Tuesday, April 14, 2009

Choose What You Read

We stumbled upon this fantastic initiative in the 'Financial Times' weekend magazine [4/5 April, 2009]:

"It all started during a night out with my friend Alfie. We got into a passionate conversation about how much we hate the free newspapers - the way they sort of chuck them at you and you don't really want them, but you end up taking them anyway. And then instead of reading a book, every day you're reading about celebrities you never cared about in the first place. You end up on a conveyor belt of information on these people's lives...

For a month we asked everyone we knew to donate books, and at the beginning of February we launched our first hand-out for Choose What You Read. We stick a purple logo on the books' jackets, and a sticker inside where the donor and everyone who reads it can write their name. We ask people to return the books after they have finished with them, either at a hand-out or to a drop-box at the Curzon cinema in Soho. We want this to be circulation, not just consumption. Every first Monday of the month we carry our book crates to tube stations at Westminster, Liverpool Street, Euston, Paddington and Waterloo. We set up next to the London Lite people and shout. "Free Books!" That gets heads turning...

I used to read the free papers myself until I got completely sick of them. They're just designed to depress, scare and sedate you.
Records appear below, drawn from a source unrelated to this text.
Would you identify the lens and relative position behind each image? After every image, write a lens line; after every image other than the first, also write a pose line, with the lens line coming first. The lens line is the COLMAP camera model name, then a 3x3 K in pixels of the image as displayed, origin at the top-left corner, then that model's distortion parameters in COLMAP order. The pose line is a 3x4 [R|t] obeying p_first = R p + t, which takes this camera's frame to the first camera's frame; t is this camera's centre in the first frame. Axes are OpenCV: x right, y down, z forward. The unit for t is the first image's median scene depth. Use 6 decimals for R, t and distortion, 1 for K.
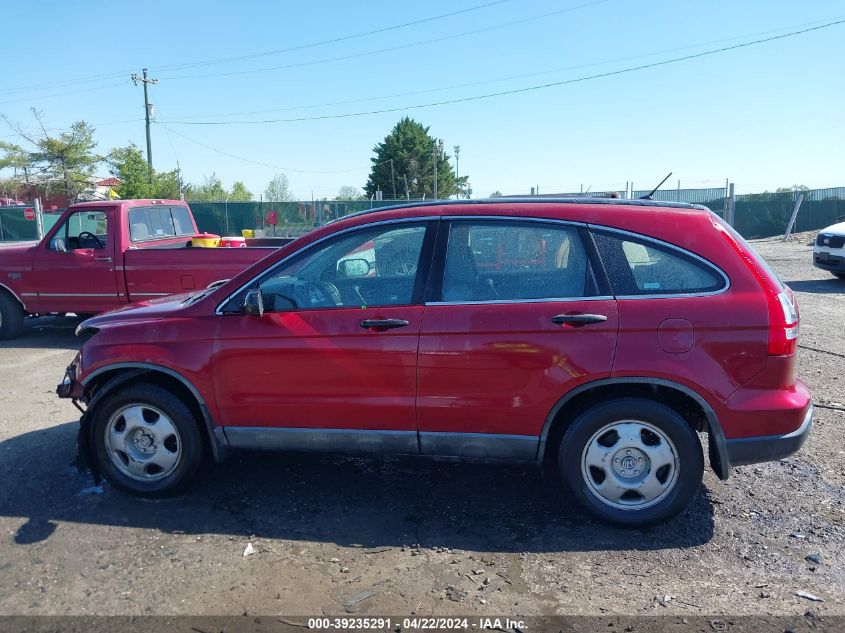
lens RADIAL K [[669.8, 0, 418.2], [0, 669.8, 328.5], [0, 0, 1]] dist [0.038125, -0.063617]
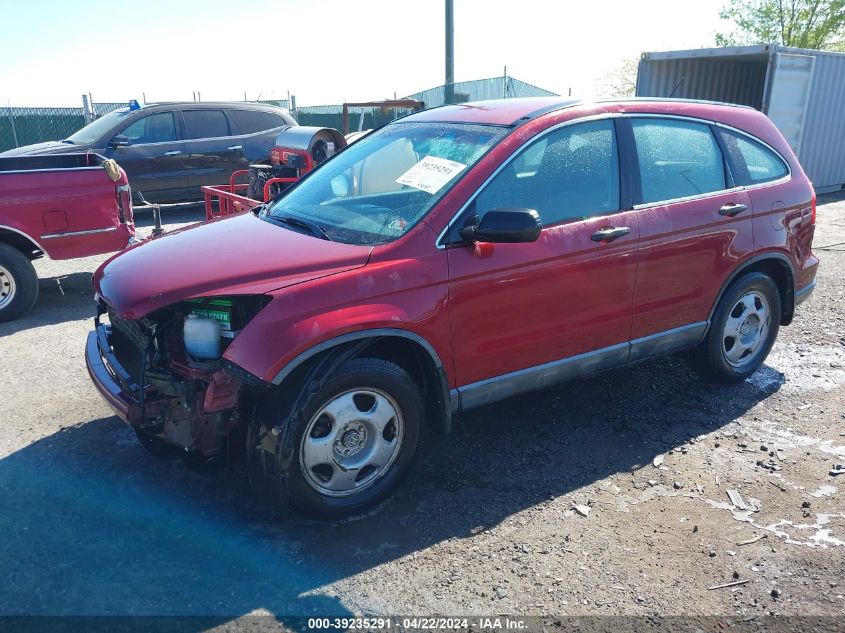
lens RADIAL K [[669.8, 0, 418.2], [0, 669.8, 328.5], [0, 0, 1]] dist [0.038125, -0.063617]
pose [[0.755635, -0.195417, 0.625162, -0.840260], [0.118660, 0.979505, 0.162755, -0.060654], [-0.644155, -0.048802, 0.763337, 0.447877]]
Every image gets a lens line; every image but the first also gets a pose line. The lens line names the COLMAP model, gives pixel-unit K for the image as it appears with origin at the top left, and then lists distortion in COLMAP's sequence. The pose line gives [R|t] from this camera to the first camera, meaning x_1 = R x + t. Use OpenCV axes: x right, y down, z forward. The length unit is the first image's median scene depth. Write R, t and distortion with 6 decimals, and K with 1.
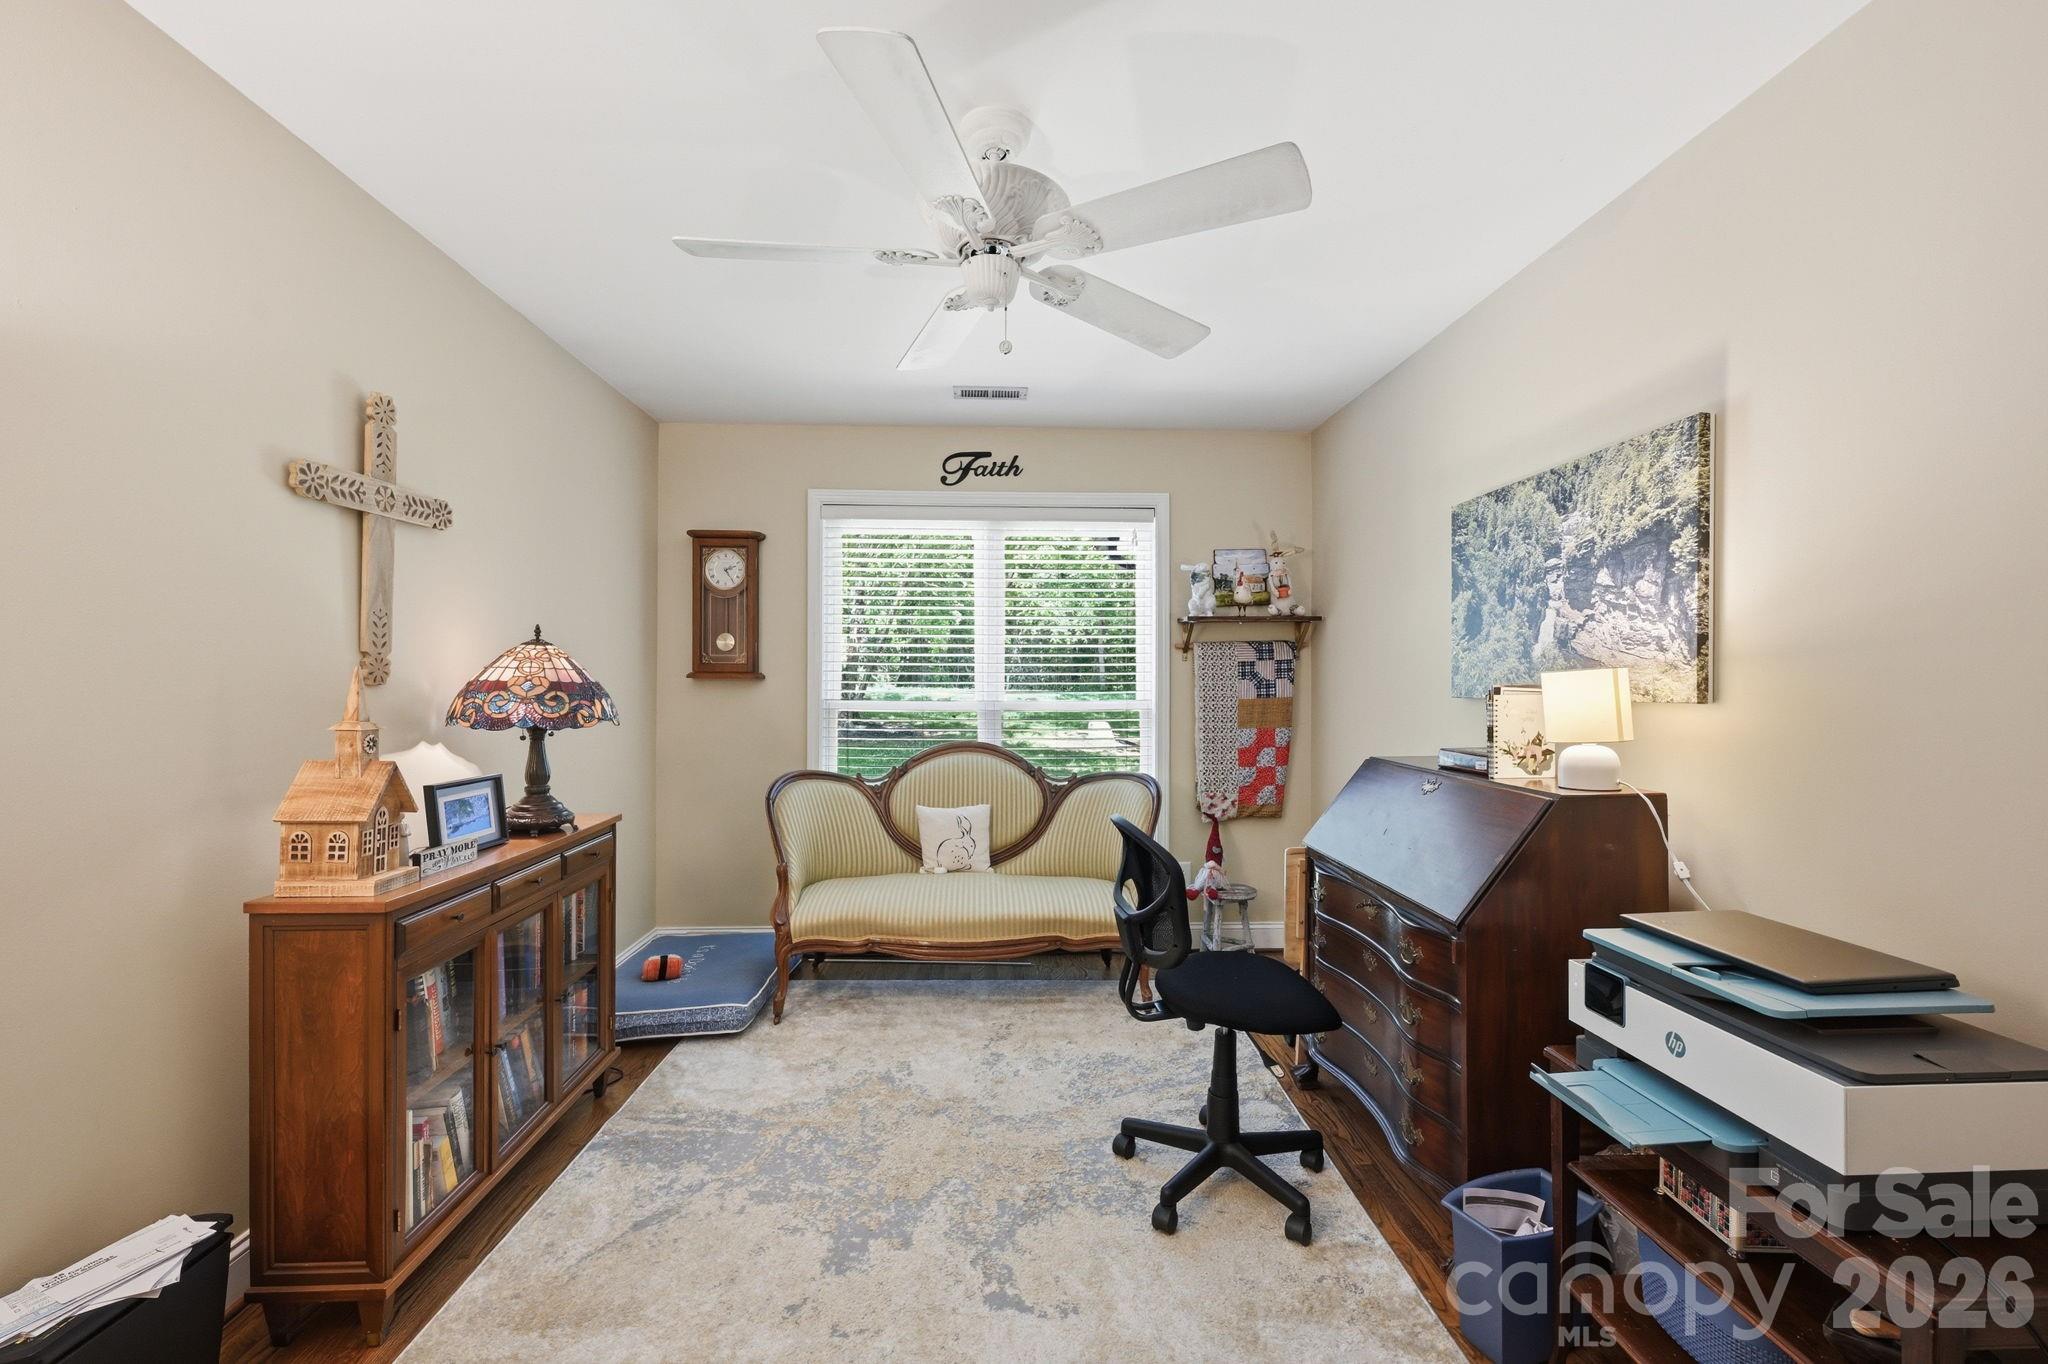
lens RADIAL K [[821.8, 0, 1015.4], [0, 821.8, 680.0], [0, 0, 1]] dist [-0.000402, 0.000180]
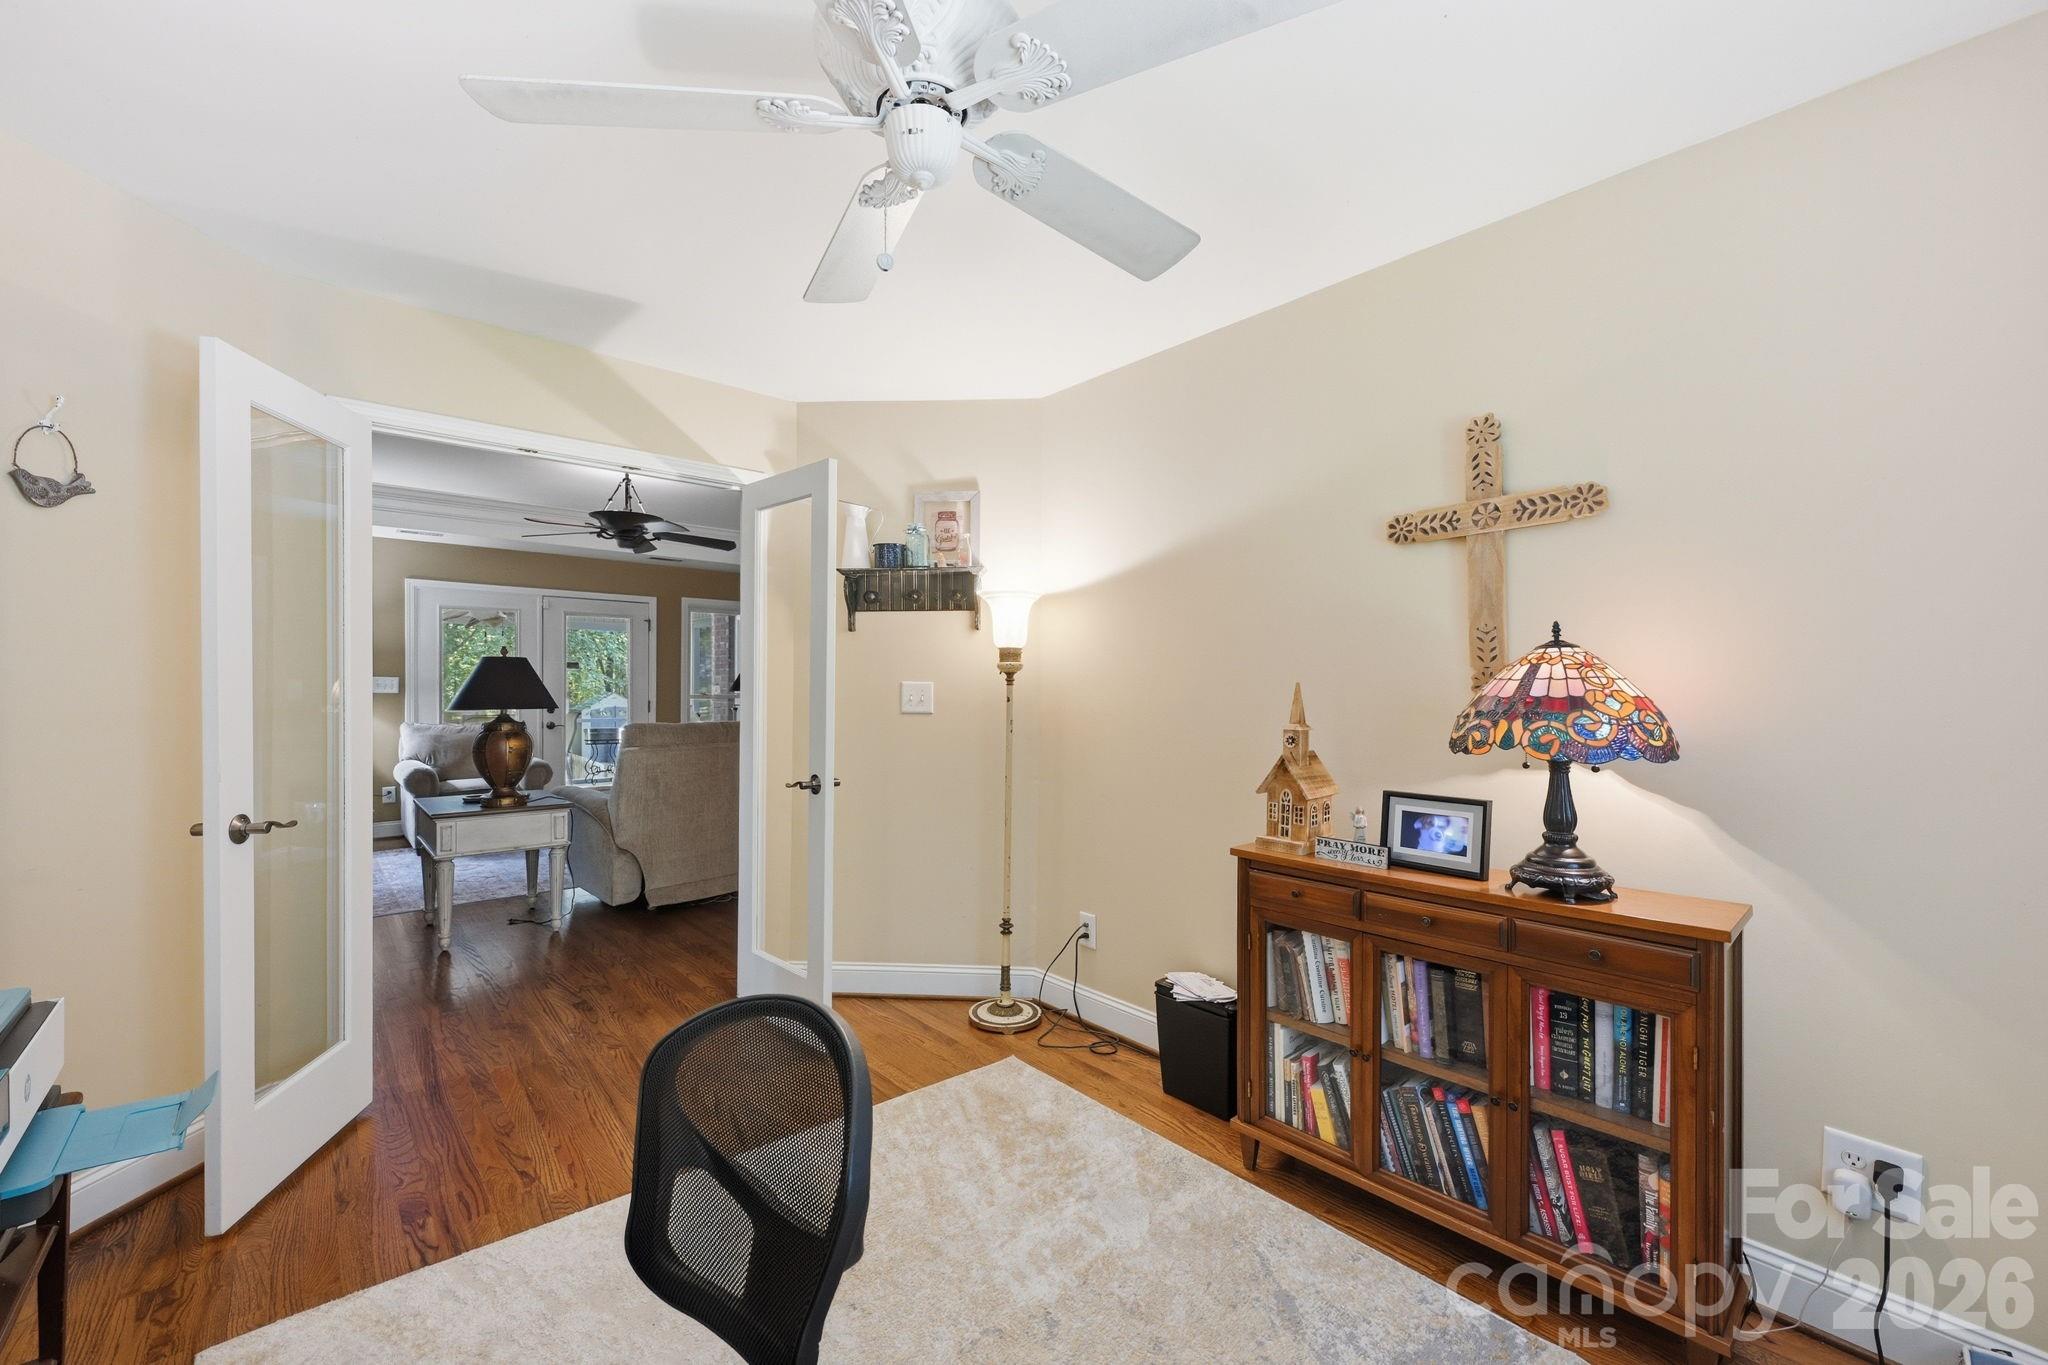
lens RADIAL K [[821.8, 0, 1026.7], [0, 821.8, 683.4], [0, 0, 1]] dist [-0.000402, 0.000180]
pose [[-0.765410, -0.009655, -0.643471, 0.320121], [-0.004307, 0.999942, -0.009881, 0.000450], [0.643529, -0.004791, -0.765407, 1.400074]]
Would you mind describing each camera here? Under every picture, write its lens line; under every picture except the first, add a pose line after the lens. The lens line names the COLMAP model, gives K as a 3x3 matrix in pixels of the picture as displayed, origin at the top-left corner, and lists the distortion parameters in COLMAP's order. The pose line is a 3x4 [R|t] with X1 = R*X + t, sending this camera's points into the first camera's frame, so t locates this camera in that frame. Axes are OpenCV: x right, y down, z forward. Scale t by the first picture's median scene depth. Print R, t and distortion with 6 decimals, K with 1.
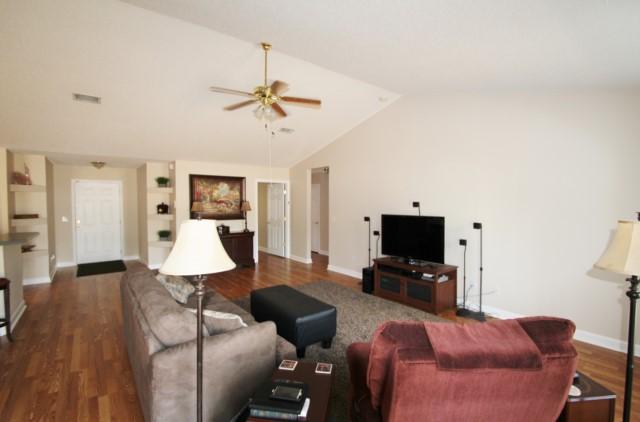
lens RADIAL K [[305.2, 0, 322.8], [0, 305.2, 209.0], [0, 0, 1]] dist [0.011482, -0.003075]
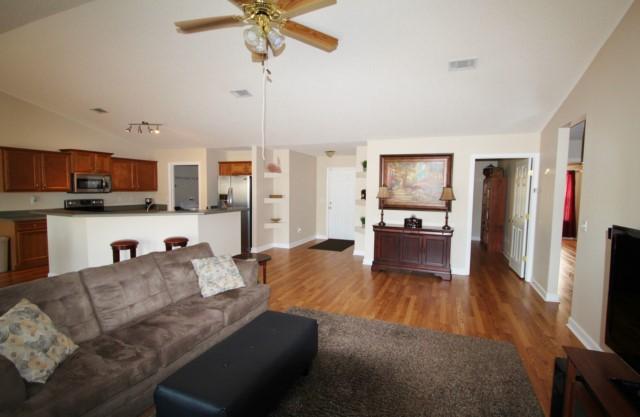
lens RADIAL K [[308.7, 0, 323.4], [0, 308.7, 210.2], [0, 0, 1]] dist [-0.009395, -0.004168]
pose [[0.507529, 0.072845, -0.858550, 0.274420], [-0.034789, 0.997340, 0.064055, -0.008997], [0.860932, -0.002642, 0.508713, 0.469994]]
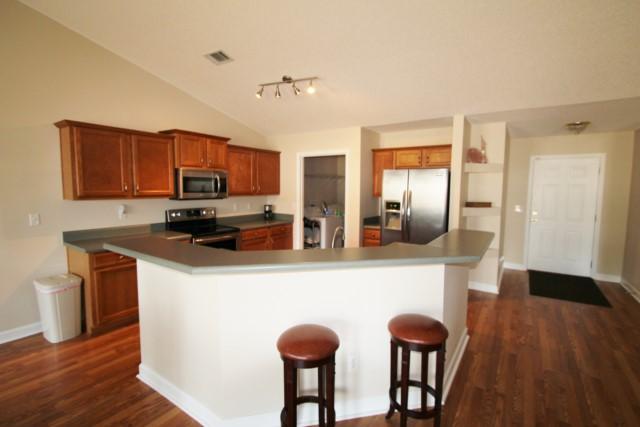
lens RADIAL K [[298.5, 0, 317.6], [0, 298.5, 213.9], [0, 0, 1]] dist [-0.004100, -0.008045]
pose [[0.303746, 0.091517, -0.948347, -0.347769], [-0.029660, 0.995802, 0.086597, -0.005008], [0.952291, 0.001825, 0.305186, 0.359030]]
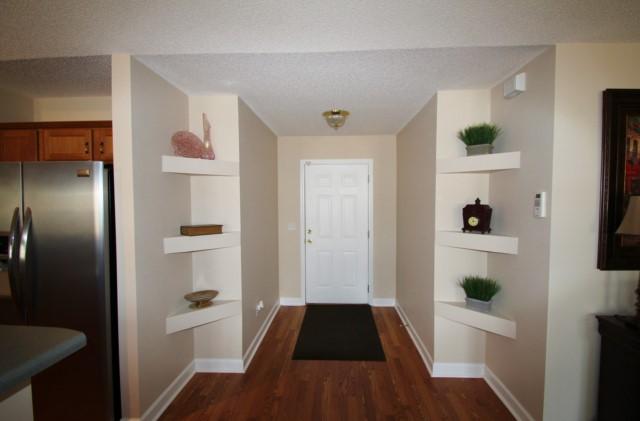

Page after page, there's nothing but paedophiles, stabbings, murders, and drunk celebrities. People end up believing that every 16-year-old in a hoodie is going to stab them After a while you begin to feel that the world is a terrible place and the best thing to do is buy a ready meal, stay at home with a bottle of wine and live vicariously through celebrities.

These papers aren't simply annoying, they're quite harmful. This isn't about being high brow. We're not saying we want everyone to read Kafka on the train. If you want to read a tabloid, go for it - but choose one and buy it. Don't just take whatever is pushed at you.

It's quite sad to get on the tube and see the whole carraige reading the same paper. I remember when the novel 'White Teeth' by Zadie Smith came out - everyone was reading that. You could pretty much read the whole book over a few weeks just by looking over somebody's shoulder. That hasn't happened for a long time. You never see everyone reading the new Booker winner, because they're all reading Metro. We're missing out on so much."